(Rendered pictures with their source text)
....

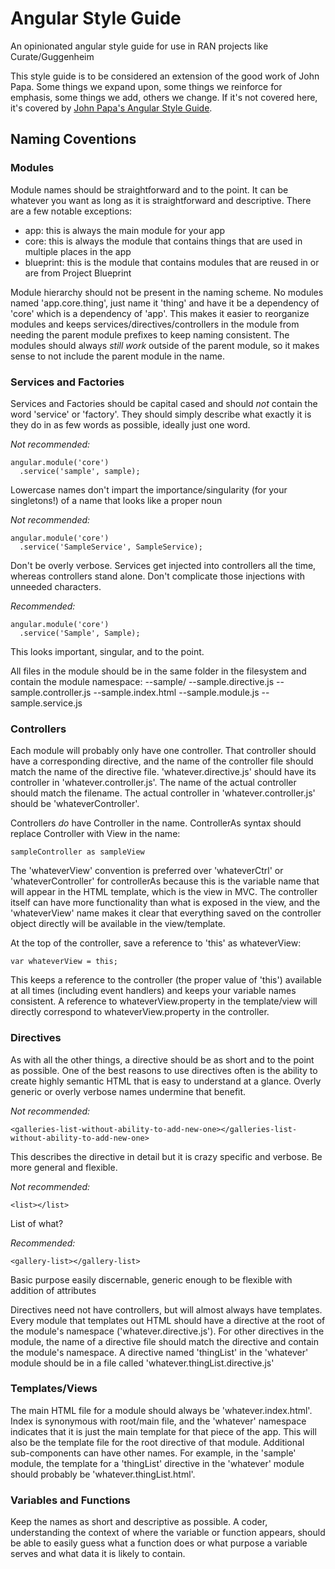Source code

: Angular Style Guide
===================

An opinionated angular style guide for use in RAN projects like Curate/Guggenheim

This style guide is to be considered an extension of the good work of John Papa. Some things we expand upon, some things we reinforce for emphasis, some things we add, others we change. If it's not covered here, it's covered by [John Papa's Angular Style Guide](https://github.com/johnpapa/angular-styleguide).

Naming Coventions
-----------------

### Modules ###
Module names should be straightforward and to the point. It can be whatever you want as long as it is straightforward and descriptive. There are a few notable exceptions:
- app: this is always the main module for your app
- core: this is always the module that contains things that are used in multiple places in the app
- blueprint: this is the module that contains modules that are reused in or are from Project Blueprint

Module hierarchy should not be present in the naming scheme. No modules named 'app.core.thing', just name it 'thing' and have it be a dependency of 'core' which is a dependency of 'app'. This makes it easier to reorganize modules and keeps services/directives/controllers in the module from needing the parent module prefixes to keep naming consistent. The modules should always _still work_ outside of the parent module, so it makes sense to not include the parent module in the name.

### Services and Factories ###
Services and Factories should be capital cased and should *not* contain the word 'service' or 'factory'. They should simply describe what exactly it is they do in as few words as possible, ideally just one word.

*Not recommended:*

    angular.module('core')
      .service('sample', sample);
Lowercase names don't impart the importance/singularity (for your singletons!) of a name that looks like a proper noun

*Not recommended:*

    angular.module('core')
      .service('SampleService', SampleService);
Don't be overly verbose. Services get injected into controllers all the time, whereas controllers stand alone. Don't complicate those injections with unneeded characters.

*Recommended:*

    angular.module('core')
      .service('Sample', Sample);
This looks important, singular, and to the point.

All files in the module should be in the same folder in the filesystem and contain the module namespace:
  --sample/
    --sample.directive.js
    --sample.controller.js
    --sample.index.html
    --sample.module.js
    --sample.service.js

### Controllers ###
Each module will probably only have one controller. That controller should have a corresponding directive, and the name of the controller file should match the name of the directive file. 'whatever.directive.js' should have its controller in 'whatever.controller.js'. The name of the actual controller should match the filename. The actual controller in 'whatever.controller.js' should be 'whateverController'.

Controllers *do* have Controller in the name. ControllerAs syntax should replace Controller with View in the name:

    sampleController as sampleView

The 'whateverView' convention is preferred over 'whateverCtrl' or 'whateverController' for controllerAs because this is the variable name that will appear in the HTML template, which is the view in MVC. The controller itself can have more functionality than what is exposed in the view, and the 'whateverView' name makes it clear that everything saved on the controller object directly will be available in the view/template.

At the top of the controller, save a reference to 'this' as whateverView:

    var whateverView = this;

This keeps a reference to the controller (the proper value of 'this') available at all times (including event handlers) and keeps your variable names consistent. A reference to whateverView.property in the template/view will directly correspond to whateverView.property in the controller.

### Directives ###
As with all the other things, a directive should be as short and to the point as possible. One of the best reasons to use directives often is the ability to create highly semantic HTML that is easy to understand at a glance. Overly generic or overly verbose names undermine that benefit.

*Not recommended:*

    <galleries-list-without-ability-to-add-new-one></galleries-list-without-ability-to-add-new-one>
This describes the directive in detail but it is crazy specific and verbose. Be more general and flexible.

*Not recommended:*

    <list></list>
List of what?

*Recommended:*

    <gallery-list></gallery-list>
Basic purpose easily discernable, generic enough to be flexible with addition of attributes

Directives need not have controllers, but will almost always have templates. Every module that templates out HTML should have a directive at the root of the module's namespace ('whatever.directive.js'). For other directives in the module, the name of a directive file should match the directive and contain the module's namespace. A directive named 'thingList' in the 'whatever' module should be in a file called 'whatever.thingList.directive.js'

### Templates/Views ###
The main HTML file for a module should always be 'whatever.index.html'. Index is synonymous with root/main file, and the 'whatever' namespace indicates that it is just the main template for that piece of the app. This will also be the template file for the root directive of that module. Additional sub-components can have other names. For example, in the 'sample' module, the template for a 'thingList' directive in the 'whatever' module should probably be 'whatever.thingList.html'.

### Variables and Functions ###
Keep the names as short and descriptive as possible. A coder, understanding the context of where the variable or function appears, should be able to easily guess what a function does or what purpose a variable serves and what data it is likely to contain.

....

— HOW TO COMPLETE THIS TASK —
Copy out these lines word for word, from the first to the last. Leave out the pictures.

— YOUR SOLUTION —
Source code

: Angular Style Guide
===================

An opinionated angular style guide for use in RAN projects like Curate/Guggenheim

This style guide is to be considered an extension of the good work of John Papa. Some things we expand upon, some things we reinforce for emphasis, some things we add, others we change. If it's not covered here, it's covered by [John Papa's Angular Style Guide](https://github.com/johnpapa/angular-styleguide).

Naming Coventions
-----------------

### Modules ###
Module names should be straightforward and to the point. It can be whatever you want as long as it is straightforward and descriptive. There are a few notable exceptions:
- app: this is always the main module for your app
- core: this is always the module that contains things that are used in multiple places in the app
- blueprint: this is the module that contains modules that are reused in or are from Project Blueprint

Module hierarchy should not be present in the naming scheme. No modules named 'app.core.thing', just name it 'thing' and have it be a dependency of 'core' which is a dependency of 'app'. This makes it easier to reorganize modules and keeps services/directives/controllers in the module from needing the parent module prefixes to keep naming consistent. The modules should always _still work_ outside of the parent module, so it makes sense to not include the parent module in the name.

### Services and Factories ###
Services and Factories should be capital cased and should *not* contain the word 'service' or 'factory'. They should simply describe what exactly it is they do in as few words as possible, ideally just one word.

*Not recommended:*

    angular.module('core')
      .service('sample', sample);
Lowercase names don't impart the importance/singularity (for your singletons!) of a name that looks like a proper noun

*Not recommended:*

    angular.module('core')
      .service('SampleService', SampleService);
Don't be overly verbose. Services get injected into controllers all the time, whereas controllers stand alone. Don't complicate those injections with unneeded characters.

*Recommended:*

    angular.module('core')
      .service('Sample', Sample);
This looks important, singular, and to the point.

All files in the module should be in the same folder in the filesystem and contain the module namespace:
  --sample/
    --sample.directive.js
    --sample.controller.js
    --sample.index.html
    --sample.module.js
    --sample.service.js

### Controllers ###
Each module will probably only have one controller. That controller should have a corresponding directive, and the name of the controller file should match the name of the directive file. 'whatever.directive.js' should have its controller in 'whatever.controller.js'. The name of the actual controller should match the filename. The actual controller in 'whatever.controller.js' should be 'whateverController'.

Controllers *do* have Controller in the name. ControllerAs syntax should replace Controller with View in the name:

    sampleController as sampleView

The 'whateverView' convention is preferred over 'whateverCtrl' or 'whateverController' for controllerAs because this is the variable name that will appear in the HTML template, which is the view in MVC. The controller itself can have more functionality than what is exposed in the view, and the 'whateverView' name makes it clear that everything saved on the controller object directly will be available in the view/template.

At the top of the controller, save a reference to 'this' as whateverView:

    var whateverView = this;

This keeps a reference to the controller (the proper value of 'this') available at all times (including event handlers) and keeps your variable names consistent. A reference to whateverView.property in the template/view will directly correspond to whateverView.property in the controller.

### Directives ###
As with all the other things, a directive should be as short and to the point as possible. One of the best reasons to use directives often is the ability to create highly semantic HTML that is easy to understand at a glance. Overly generic or overly verbose names undermine that benefit.

*Not recommended:*

    <galleries-list-without-ability-to-add-new-one></galleries-list-without-ability-to-add-new-one>
This describes the directive in detail but it is crazy specific and verbose. Be more general and flexible.

*Not recommended:*

    <list></list>
List of what?

*Recommended:*

    <gallery-list></gallery-list>
Basic purpose easily discernable, generic enough to be flexible with addition of attributes

Directives need not have controllers, but will almost always have templates. Every module that templates out HTML should have a directive at the root of the module's namespace ('whatever.directive.js'). For other directives in the module, the name of a directive file should match the directive and contain the module's namespace. A directive named 'thingList' in the 'whatever' module should be in a file called 'whatever.thingList.directive.js'

### Templates/Views ###
The main HTML file for a module should always be 'whatever.index.html'. Index is synonymous with root/main file, and the 'whatever' namespace indicates that it is just the main template for that piece of the app. This will also be the template file for the root directive of that module. Additional sub-components can have other names. For example, in the 'sample' module, the template for a 'thingList' directive in the 'whatever' module should probably be 'whatever.thingList.html'.

### Variables and Functions ###
Keep the names as short and descriptive as possible. A coder, understanding the context of where the variable or function appears, should be able to easily guess what a function does or what purpose a variable serves and what data it is likely to contain.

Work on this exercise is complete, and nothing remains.